Understanding the MISO Capacity Auction

MISO's Planning Resource Auction is the annual mechanism that sets the price for "capacity" — the guaranteed availability of generation resources to meet peak demand across its 15-state footprint. Unlike PJM's three-year forward auction, MISO runs its PRA on a prompt-year basis, meaning the April 28, 2026 results set prices for the planning year starting June 1, 2026.

For commercial electricity buyers, the capacity clearing price is not an abstract wholesale metric. It flows directly into the "capacity" line item on your supply contract— typically expressed as $/kW-month or embedded in the ¢/kWh all-in rate. When MISO capacity prices spike, every commercial customer in the footprint pays more.

Why Analysts Expect Higher Prices

1. Accelerating Retirements

Multiple coal units across the MISO footprint have retired or announced retirement timelines since the last auction. MISO's own resource adequacy assessments have flagged a growing gap between reliable capacity and peak demand projections, particularly in Zones 4 through 7 (Illinois, Michigan, Indiana, Wisconsin). The retirement of baseload coal without a 1:1 replacement by dispatchable generation (gas or storage) structurally reduces the auction's supply margin.

2. Interconnection Queue Congestion

MISO's interconnection queue — the pipeline of new generation projects waiting to connect to the grid — is massive on paper (over 200 GW of proposed projects). However, completion rates remain low due to transmission study backlogs, permitting delays, and supply chain constraints. The net result: new generation is not coming online fast enough to offset retirements, creating the scarcity conditions that drove the Zone 4 price from ~$10/MW-day to $72.84/MW-day in just three auction cycles.

3. Data Center Demand

The Midwest has emerged as a prime target for data center development, with major campuses planned or under construction in Illinois, Michigan, and Indiana. These facilities consume 50-100+ MW each and require 24/7 firm power, adding significant baseload demand to an already tightening system. MISO has acknowledged that load forecasts for the 2026/2027 planning year reflect materially higher demand projections than prior years.

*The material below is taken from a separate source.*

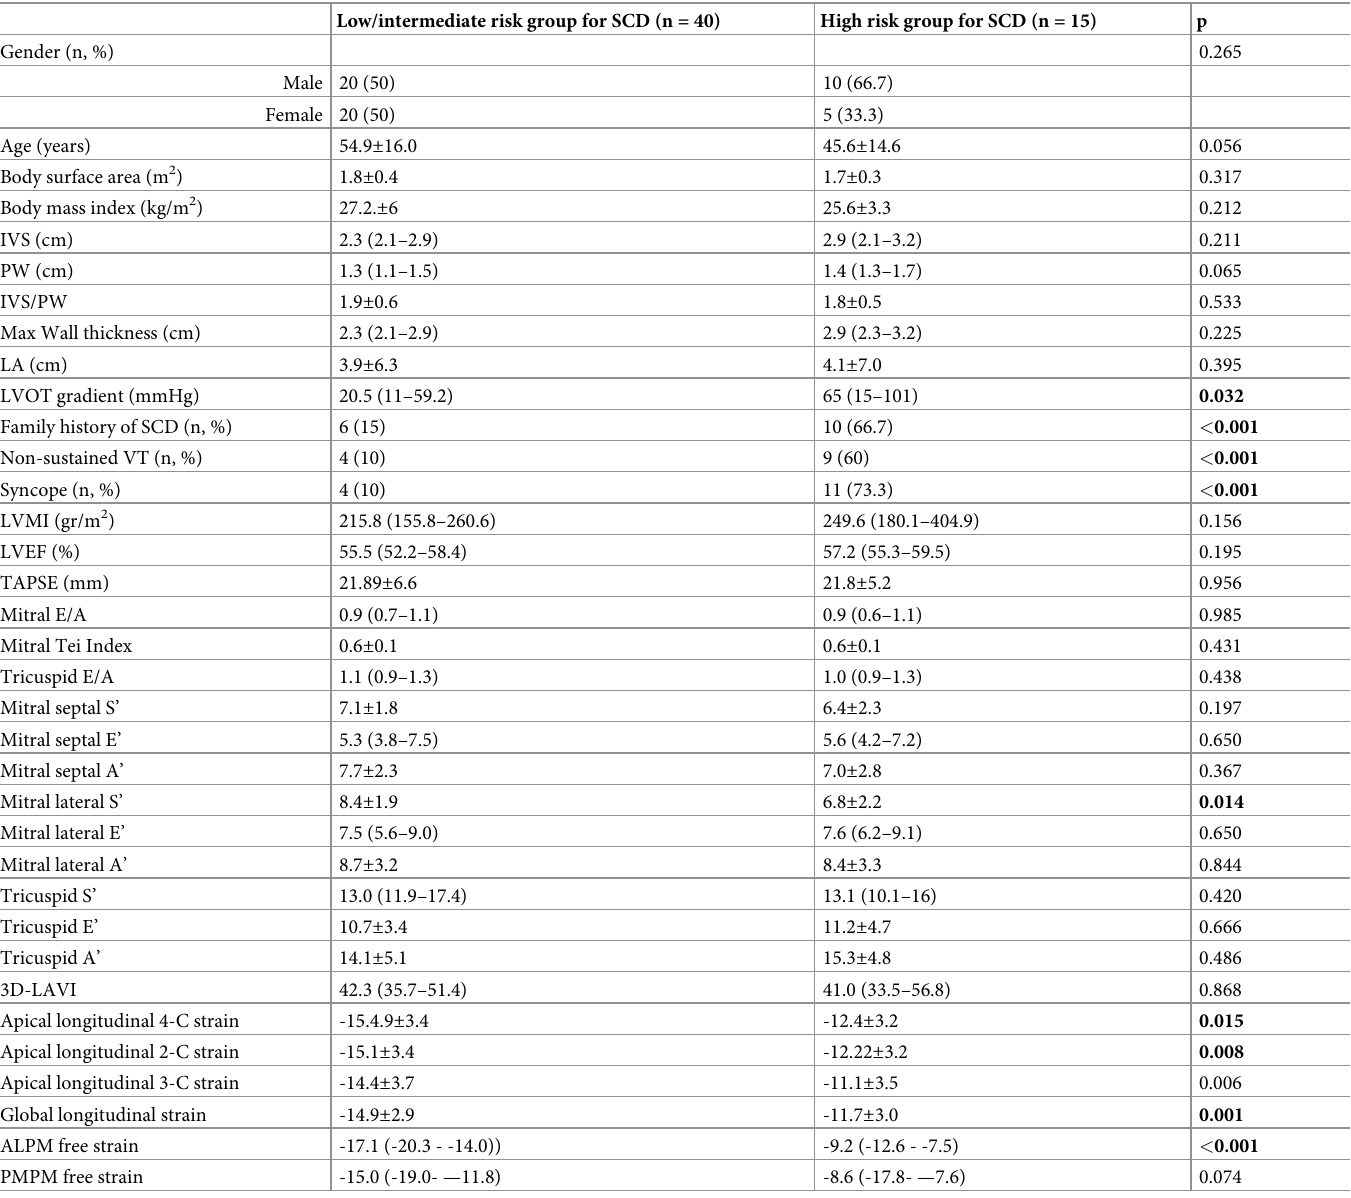
Table 2. Comparison of the patients with low and high SCD risk score. Low/intermediate risk group for SCD (n =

Procurement Strategies for April 2026

Lock Before April 28

The single most impactful action a commercial buyer can take is to execute a fixed-rate supply contract before the auction results are published. Retail energy suppliers are currently quoting forward prices based on the existing 2025/2026 capacity costs. Once the 2026/2027 results hit, all pending quotes will be repriced to reflect the new clearing prices — which could be materially higher.

Consider Demand Response Enrollment

MISO offers demand response programs that allow commercial and industrial customers to receive capacity credits in exchange for agreeing to curtail load during system emergencies. For facilities with operational flexibility (manufacturing plants that can shift production, warehouses with thermal mass), demand response participation can offset 30-50% of capacity cost exposure.

Evaluate Zone Arbitrage

Multi-site operators should analyze which MISO zones their facilities sit in. Southern MISO zones (Entergy territory in Louisiana, Mississippi, Arkansas) have historically cleared at significantly lower capacity prices than the northern zones. Shifting incremental load growth to lower-cost zones — or negotiating supply contracts that reflect zonal price differences — can produce meaningful savings.